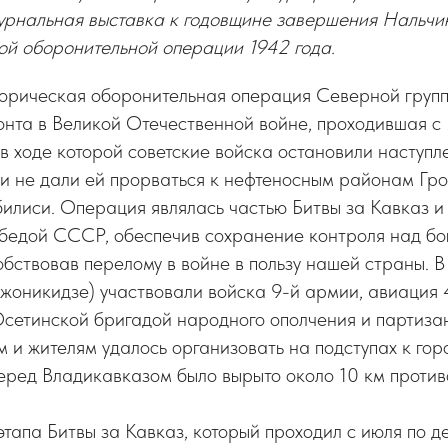
урнальная выставка к годовщине завершения Нальчи
й оборонительной операции 1942 года.
торическая оборонительная операция Северной групп
нта в Великой Отечественной войне, проходившая с 
 в ходе которой советские войска остановили наступ
и не дали ей прорваться к нефтеносным районам Гроз
билиси. Операция являлась частью Битвы за Кавказ и
обедой СССР, обеспечив сохранение контроля над б
бствовав перелому в войне в пользу нашей страны. В
жоникидзе) участвовали войска 9-й армии, авиация 
сетинской бригадой народного ополчения и партиза
 и жителям удалось организовать на подступах к гор
ред Владикавказом было вырыто около 10 км против
этапа Битвы за Кавказ, который проходил с июля по д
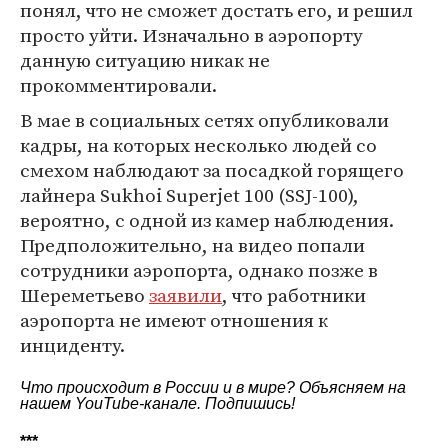
понял, что не сможет достать его, и решил
просто уйти. Изначально в аэропорту
данную ситуацию никак не
прокомментировали.
В мае в социальных сетях опубликовали
кадры, на которых несколько людей со
смехом наблюдают за посадкой горящего
лайнера Sukhoi Superjet 100 (SSJ-100),
вероятно, с одной из камер наблюдения.
Предположительно, на видео попали
сотрудники аэропорта, однако позже в
Шереметьево
заявили
, что работники
аэропорта не имеют отношения к
инциденту.
Что происходит в России и в мире? Объясняем на
нашем
YouTube-канале
. Подпишись!
***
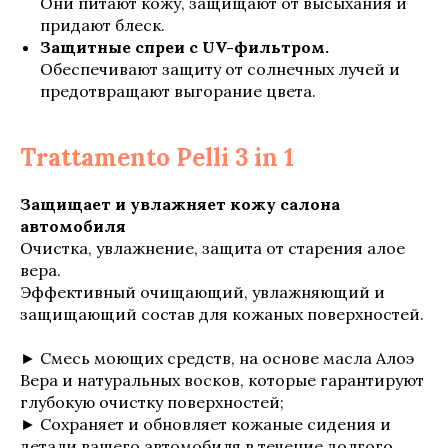
Они питают кожу, защищают от высыхания и
придают блеск.
Защитные спреи с UV-фильтром.
Обеспечивают защиту от солнечных лучей и
предотвращают выгорание цвета.
Trattamento Pelli 3 in 1
Защищает и увлажняет кожу салона
автомобиля
Очистка, увлажнение, защита от старения алое
вера.
Эффективный очищающий, увлажняющий и
защищающий состав для кожаных поверхностей.
► Смесь моющих средств, на основе масла Алоэ
Вера и натуральных восков, которые гарантируют
глубокую очистку поверхностей;
► Сохраняет и обновляет кожаные сидения и
детали вашего автомобиля в течение долгого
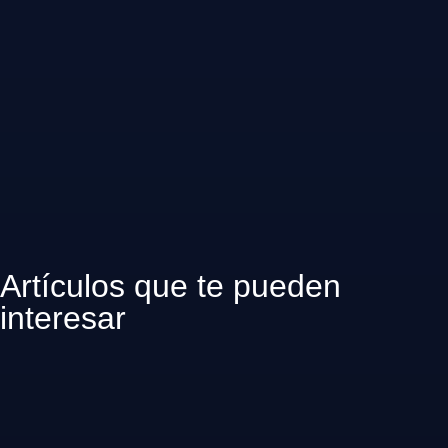
Artículos que te pueden
interesar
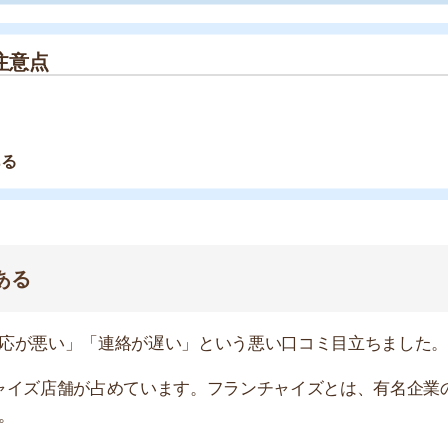
い」「連絡が遅い」という悪い口コミ目立ちました。
店舗
ア
店舗が占めています。フランチャイズとは、有名企業の看
、そもそもが別会社なので接客スキルや教育に差が出る可
口コミ
いし
yoshi1208)
December 14,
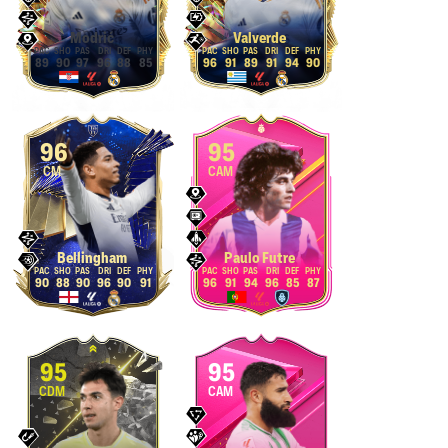
Modrić
Valverde
89
90
97
96
88
85
96
91
89
91
94
90
96
95
CM
CAM
Bellingham
Paulo Futre
90
88
90
96
90
91
96
91
94
96
85
87
95
95
CDM
CAM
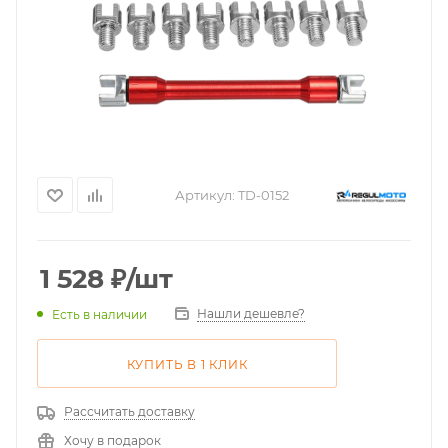
Артикул:
TD-0152
1 528
₽
/шт
Нашли дешевле?
Есть в наличии
КУПИТЬ В 1 КЛИК
Рассчитать доставку
Хочу в подарок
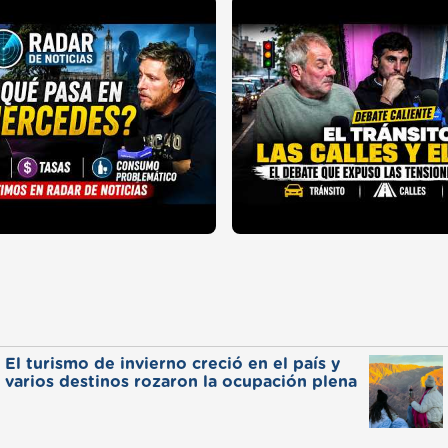
El turismo de invierno creció en el país y
varios destinos rozaron la ocupación plena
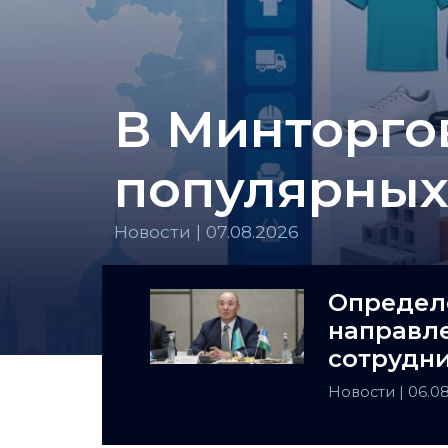
В Минторгов
популярных 
Новости | 07.08.2026
Определ
направл
сотрудни
и Ташкен
Новости
| 06.0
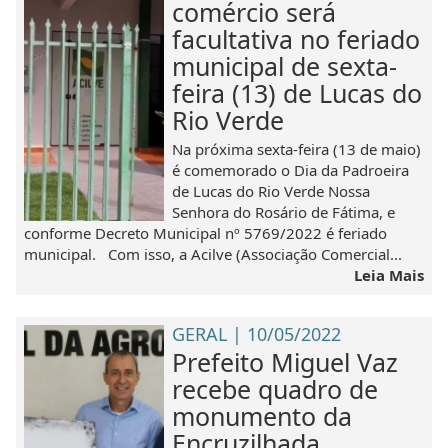
comércio será
facultativa no feriado
municipal de sexta-
feira (13) de Lucas do
Rio Verde
Na próxima sexta-feira (13 de maio)
é comemorado o Dia da Padroeira
de Lucas do Rio Verde Nossa
Senhora do Rosário de Fátima, e
conforme Decreto Municipal nº 5769/2022 é feriado
municipal. Com isso, a Acilve (Associação Comercial...
Leia Mais
GERAL | 10/05/2022
Prefeito Miguel Vaz
recebe quadro de
monumento da
Encruzilhada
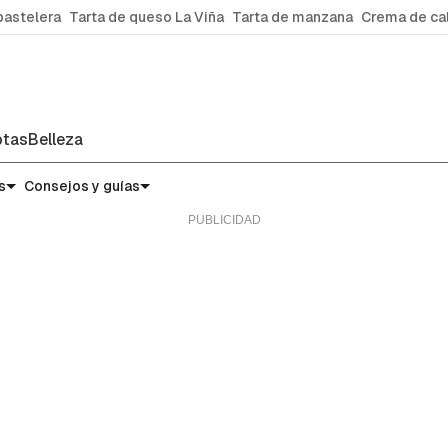
pastelera
Tarta de queso La Viña
Tarta de manzana
Crema de ca
tas
Belleza
s
Consejos y guías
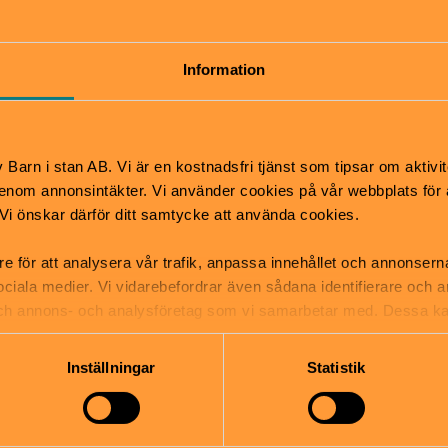
 bland stans alla lekparker! I Mulle Meck-parken i J
hans vänner samlats. Låt endast fantasin sätta gr
Information
z Nous, Daisy Diesels Garage och hajraketen.
d öppen och gratis att besöka. Här finns också det p
Barn i stan AB. Vi är en kostnadsfri tjänst som tipsar om aktivit
ket som Järvastaden driver tillsammans med Solna
nom annonsintäkter. Vi använder cookies på vår webbplats för att
k. Vi önskar därför ditt samtycke att använda cookies.
re för att analysera vår trafik, anpassa innehållet och annonsern
Pris
 sociala medier. Vi vidarebefordrar även sådana identifierare och 
Fri entré
 och annons- och analysföretag som vi samarbetar med. Dessa ka
mation som du har tillhandahållit eller som de har samlat in när
Hitta hit
tsäck
Det tar ca 5 minuter att gå
Inställningar
Statistik
mper
Ulriksdals pendeltågstation
Buss 505 och 540 stannar 
utanför parken.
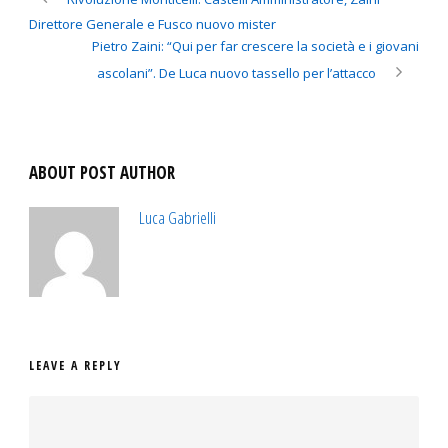
Direttore Generale e Fusco nuovo mister
Pietro Zaini: “Qui per far crescere la società e i giovani
ascolani”. De Luca nuovo tassello per l’attacco
ABOUT POST AUTHOR
Luca Gabrielli
LEAVE A REPLY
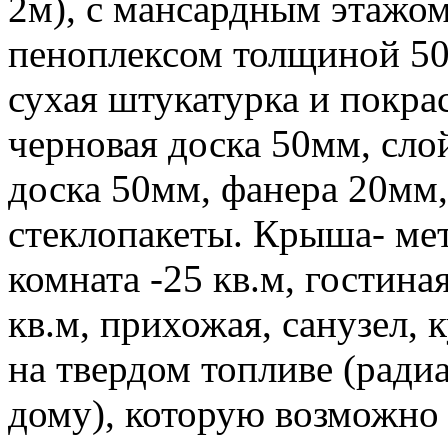
2м), с мансардным этажом
пеноплексом толщиной 50
сухая штукатурка и покра
черновая доска 50мм, сло
доска 50мм, фанера 20мм,
стеклопакеты. Крыша- мет
комната -25 кв.м, гостиная
кв.м, прихожая, санузел, 
на твердом топливе (ради
дому), которую возможно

Job item -
Your task is to copy each line of the listing that holds the word "Lucas".

Solution -
feira (13) de Lucas do
de Lucas do Rio Verde Nossa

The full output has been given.